We integrate the function on the right partially with respect to $y.$ Then $$\begin{equation*} f(x,y)=\int ( \sin x+x^{2}e^{y}+4)\, dy=y\sin x+x^{2}e^{y}+4y+k(x) \end{equation*}$$

in which the “constant of integration,” $k(x)$, is a function of $x$. Now we differentiate $f$ with respect to $x$ to get $$\begin{equation*} \dfrac{\partial f}{\partial x}=y\cos x+2xe^{y}+k' (x) \end{equation*}$$

But $\dfrac{\partial f}{\partial x}=y\cos x+2xe^{y}.$ So, $$\begin{eqnarray*} y\cos x+2xe^{y}&=& y\cos x+2xe^{y}+k' (x) \\[4pt] k' (x)& =&0 \end{eqnarray*}$$

Then $$k(x)=K\qquad \hbox{where \(K\) is a constant}$$

Therefore, $$f(x,y)=y\sin x+x^{2}e^{y}+4y+K$$

is a potential function for $\mathbf{F}$.

NOW WORK

Problem 49.

Determine if $\int_{C}(x^{2}y\,dx+xy^{2}\,dy)$ is independent of the path anywhere in the plane.

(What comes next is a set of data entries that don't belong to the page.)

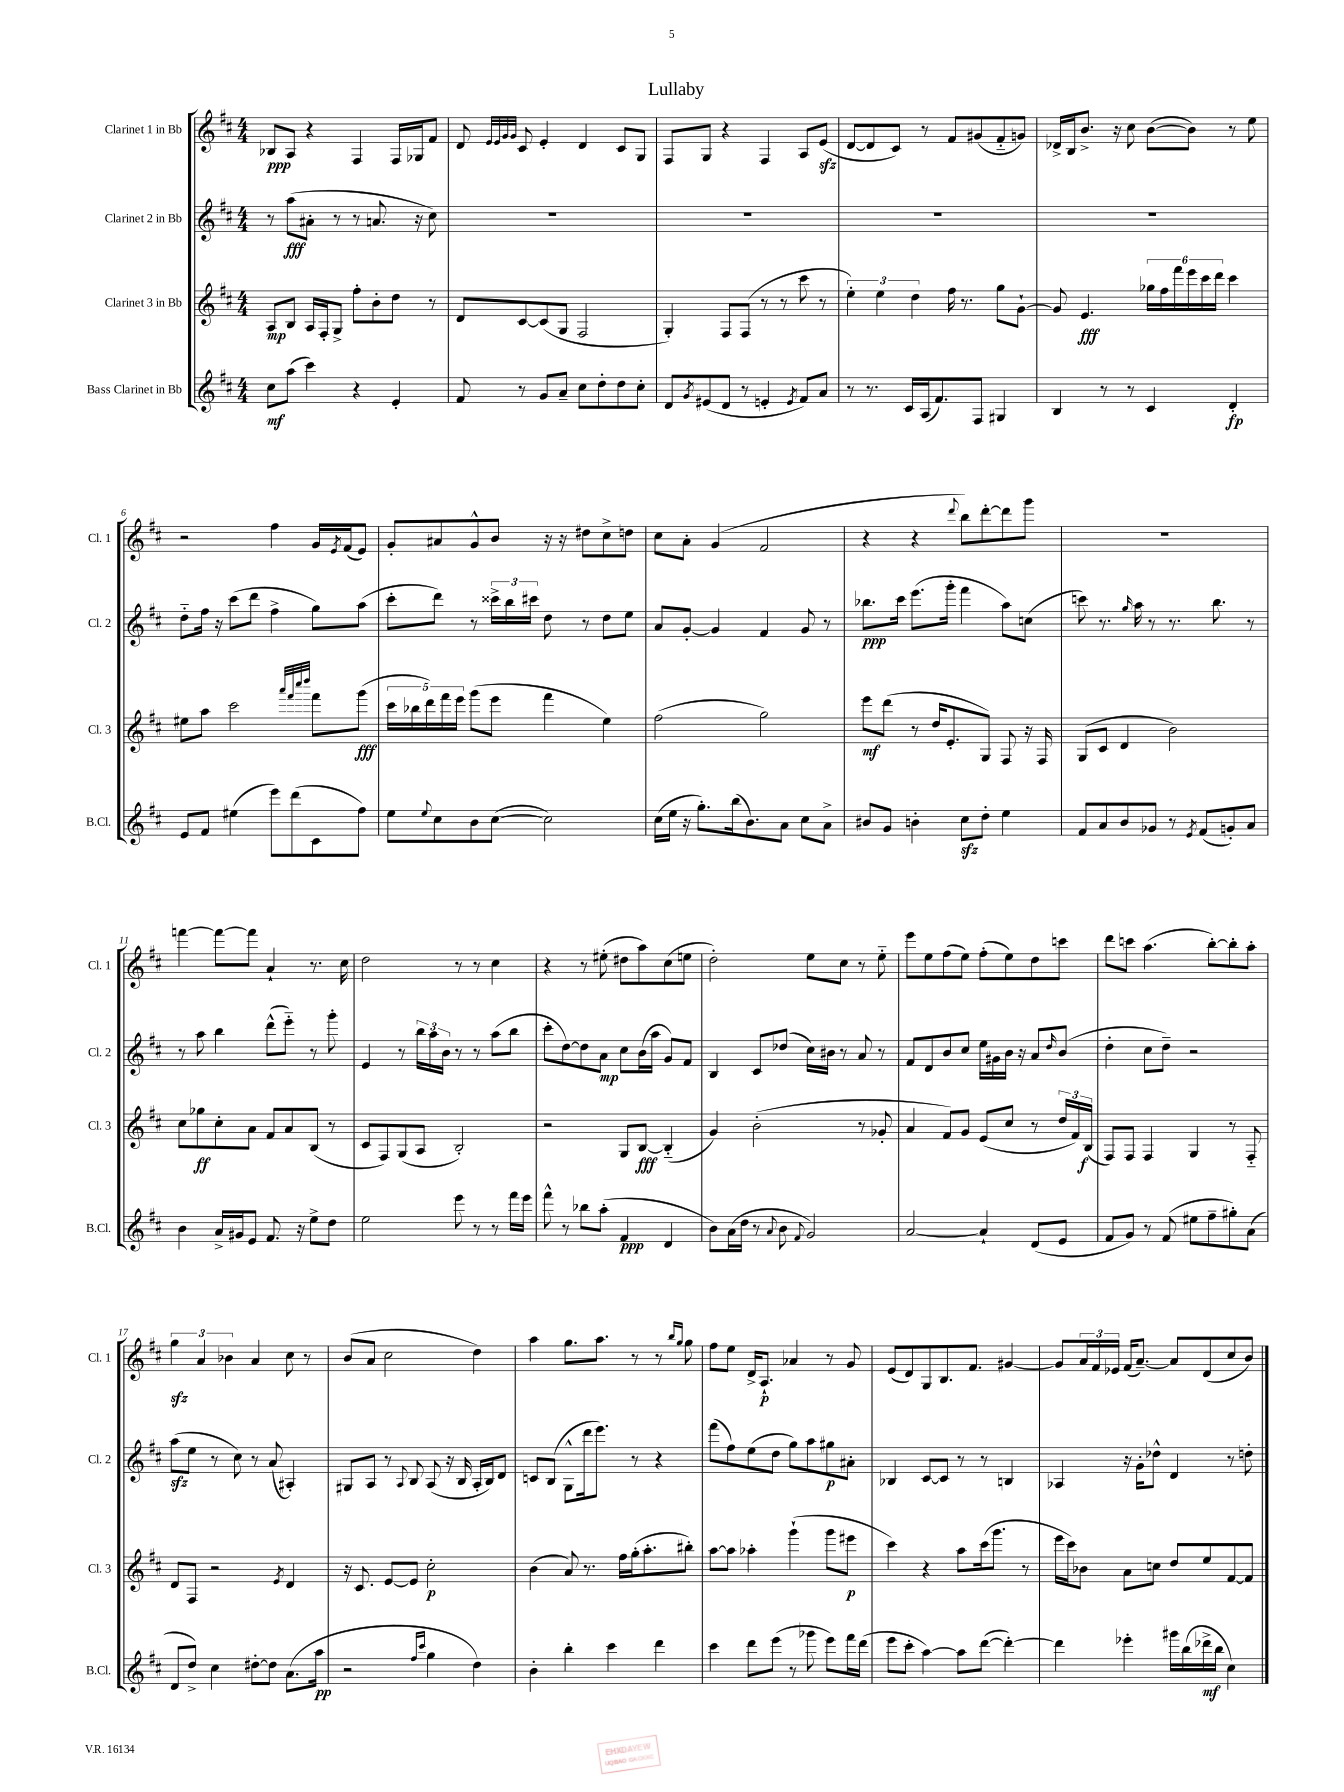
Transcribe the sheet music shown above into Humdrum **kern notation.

**kern	**kern	**kern	**kern
*staff4	*staff3	*staff2	*staff1
*clefG2	*clefG2	*clefG2	*clefG2
*k[f#c#]	*k[f#c#]	*k[f#c#]	*k[f#c#]
*M4/4	*M4/4	*M4/4	*M4/4
8cc#	8A	8r	8B-
(8aa	8B	(8aa	8A
4ccc#)	16A	8a#'	4r
.	16F#'	.	.
.	8G^	8r	.
4r	8ff#'	8r	4F#
.	8b'	8.a	.
4e'	8dd	.	16F#
.	.	16r	16G-
.	8r	8cc#)	8f#
=	=	=	=
8f#	8d	1r	8d
.	.	.	32qqe
.	.	.	32qqe
.	.	.	32qqg
.	.	.	32qqg
8r	[8c#	.	8c#
8g	(8c#]	.	4e'
8a~	8G	.	.
8cc#	2F#	.	4d
8dd'	.	.	.
8dd	.	.	8c#
8cc#'	.	.	8G
=	=	=	=
8d	4G')	1r	8F#
8qg	.	.	.
(8e#	.	.	8G
8d	8F#	.	4r
8r	(8F#	.	.
4e'	8r	.	4F#
.	8r	.	.
8qe	.	.	.
8f#)	8ccc#	.	8A
8a	8r	.	(8e
=	=	=	=
8r	6ee')	1r	[8d
8.r	.	.	8d]
.	6ee	.	.
.	.	.	8c#)
16c#	.	.	.
.	6dd	.	.
(16A	.	.	8r
8.f#)	.	.	.
.	16ff#	.	8f#
.	8.r	.	.
8F#	.	.	(8g#
4G#	8gg	.	8f#'~
.	[8g`	.	8g)
=	=	=	=
4B	8g]	1r	16d-^
.	.	.	16B
.	4.e	.	8.b^
8r	.	.	.
.	.	.	16r
8r	.	.	8cc#
4c#	24gg-	.	([8b
.	24ff#	.	.
.	24fff#	.	.
.	24eee	.	8b])
.	24ccc#	.	.
.	24ddd	.	.
4d'	4ccc#	.	8r
.	.	.	8ee
=	=	=	=
8e	8ee#	8dd'~	2r
8f#	8aa	16ff#	.
.	.	16r	.
(4ee#	2ccc#	(8ccc#	.
.	.	8ddd	.
8eee)	.	4ff#^	4ff#
(8ddd	.	.	.
.	32qqaaa	.	.
.	32qqfff#	.	.
.	32qqcccc#	.	.
.	32qqdddd	.	.
8c#	8fff#	8gg)	16g
.	.	.	8qe
.	.	.	(16f#
8ff#)	(8ggg	(8aa	8e)
=	=	=	=
8ee	20ccc#	8ccc#'	8g'
.	20bb-	.	.
.	20ddd)	.	.
8qqee	.	.	.
8cc#	.	8ddd)	8a#
.	20fff#	.	.
.	20eee	.	.
8b	(8ggg	8r	8g^^
([8cc#	8eee	24ccc##^	8b
.	.	24bb	.
.	.	24ccc#	.
2cc#])	4fff#	8dd	16r
.	.	.	16r
.	.	8r	8dd#
.	4ee)	8dd	8cc#^
.	.	8ee	8dd
=	=	=	=
(16cc#	(2ff#	8a	8cc#
16ee	.	.	.
16r	.	[8g'	8a'
8.gg')	.	.	.
.	.	4g]	(4g
(16bb	.	.	.
8.b)	.	.	.
.	2gg)	4f#	2f#
8a	.	.	.
8cc#	.	8g	.
8a^	.	8r	.
=	=	=	=
8b#	8eee	8.bb-	4r
8g	(8ddd	.	.
.	.	16ccc#	.
4b'	8r	(8.eee	4r
.	16dd	.	.
.	8.e'	16ggg'	.
.	.	.	8qqddd
8cc#	.	4fff#	8bb)
8dd'	8G)	.	[8ddd'
4ee	8F#	8aa)	8ddd]
.	16r	(8cc	8ggg
.	16F#	.	.
=	=	=	=
8f#	(8G	8ccc)	1r
8a	8c#	8.r	.
8b	4d	.	.
.	.	16qqgg	.
.	.	16aa	.
8g-	.	8r	.
8r	2b)	8.r	.
8qe	.	.	.
(8f#	.	.	.
.	.	8.bb	.
8g')	.	.	.
8a	.	8r	.
=	=	=	=
4b	8cc#	8r	[4fff
.	8gg-	8aa	.
16a^	8cc#'	4bb	8fff_
16g#	.	.	.
8e	8a	.	8fff]
8.f#	8f#	(8ddd^^	4a`
.	8a	8eee'~)	.
16r	.	.	.
8ee^	(8B	8r	8.r
8dd	8r	8ggg'	.
.	.	.	16cc#
=	=	=	=
2ee	8c#	4e	2dd
.	8F#)	.	.
.	(8G	8r	.
.	8A	24bb	.
.	.	24aa	.
.	.	24b	.
8eee	2B')	8r	8r
8r	.	8r	8r
8r	.	(8aa	4cc#
16fff#	.	8bb	.
16eee	.	.	.
=	=	=	=
8fff#^^	2r	8ccc#'	4r
8r	.	[8dd)	.
8bb-	.	8dd]	8r
(8aa'	.	8a	(8ee#'
4f#	8G	8cc#	8dd#
.	[8B	(16b	8aa)
.	.	16aa	.
4d	(4B'~]	8g)	(8cc#
.	.	8f#	8ee
=	=	=	=
8b)	4g)	4B	2dd')
(16a	.	.	.
16dd	.	.	.
8r	(2b'	8c#	.
8qqa	.	.	.
8b	.	(8dd-	.
8qqf#	.	.	.
2g)	.	16cc#)	8ee
.	.	16b#	.
.	.	8r	8cc#
.	8r	8a	8r
.	8g-'	8r	8ee'~
=	=	=	=
[2a	4a	8f#	8eee
.	.	8d	8ee
.	8f#)	8b	(8ff#
.	8g	8cc#	8ee)
4a`]	(8e	16ee	(8ff#'
.	.	16g#	.
.	8cc#	16b	8ee)
.	.	16r	.
(8d	8r	8a	8dd
.	.	16qqdd	.
8e	24dd	(8b	8ccc
.	24f#)	.	.
.	(24B	.	.
=	=	=	=
8f#	8F#)	4dd'	8ddd
8g)	8F#	.	8ccc
8r	4F#	8cc#	(4.aa
(8f#	.	8dd~)	.
8ee#	4G	2r	.
8ff#~	.	.	[8bb')
8gg#')	8r	.	8bb']
(8a	8F#'~	.	8aa'
=	=	=	=
8d	8d	(8aa	6gg
8dd^)	8F#	8ee	.
.	.	.	6a
4cc#	2r	8r	.
.	.	.	6b-
.	.	8cc#)	.
[8dd#'	.	8r	4a
8dd#]	.	(8a	.
.	8qe	.	.
(8.a	4d	4A#')	8cc#
.	.	.	8r
16aa	.	.	.
=	=	=	=
2r	16r	8G#	(8b
.	8.c#	.	.
.	.	8A	8a
.	[8e	8r	2cc#
.	.	8qqA	.
.	8e]	8B	.
16qqff#	.	.	.
16qqccc#	.	.	.
4gg	2cc#'	(8A	.
.	.	16r	.
.	.	16B	.
4dd)	.	16A'	4dd)
.	.	16B)	.
.	.	8d	.
=	=	=	=
4b'	(4b	8c	4aa
.	.	(8B	.
4bb'	8a)	8G^^	8.gg
.	8.r	16ddd	.
.	.	8.eee)	8.aa
4ccc#	.	.	.
.	16ff#	.	.
.	(16gg'	8r	8r
.	8.aa'	.	.
4ddd	.	4r	8r
.	.	.	16qqbb
.	.	.	16qqgg
.	8bb#')	.	8gg
=	=	=	=
4ccc#	[8aa	(8fff#	8ff#
.	8aa]	8ff#)	8ee
8ddd	4aa-'	(8ee	16d^
.	.	.	8.A`
(8eee	.	8dd	.
8r	(4ggg`	8gg)	4a-
8ggg-	.	8aa	.
8eee)	8ggg	8gg#	8r
16fff#	8eee#	8a#'	8g
(16ddd	.	.	.
=	=	=	=
8eee	4ccc#)	4B-	(8e
8ccc#'	.	.	8d)
[4aa)	4r	[8c#	8G
.	.	8c#]	8.B
8aa]	8aa	8r	.
.	.	.	8.f#
([8ddd	(16ccc#	8r	.
.	8.ggg	.	.
4ddd'_)	.	4B	[4g#
.	8r	.	.
=	=	=	=
4ddd]	16eee	4A-	8g#]
.	16ccc#)	.	.
.	8b-	.	24a
.	.	.	24f#
.	.	.	24e-
4eee-'	8a	16r	(16f#
.	.	16g'	[8.a~)
.	8cc	8dd-^^	.
16ggg#	8dd	4d	8a]
(16bb	.	.	.
16ddd-^	8ee	.	(8d
16bb	.	.	.
4cc#)	[8f#	8r	8cc#
.	8f#]	8dd'	8b)
==	==	==	==
*-	*-	*-	*-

Solution Let $P=x^{2}y$ and $Q=xy^{2}$. Then $\dfrac{\partial P}{\partial y}=x^{2}$ and $\dfrac{\partial Q}{\partial x}=y^{2}$. Since these two functions are not equal (except on the graph of the equation $x^{2}=y^{2}$, which is not an open set), the line integral is not independent of the path anywhere in the $xy$-plane.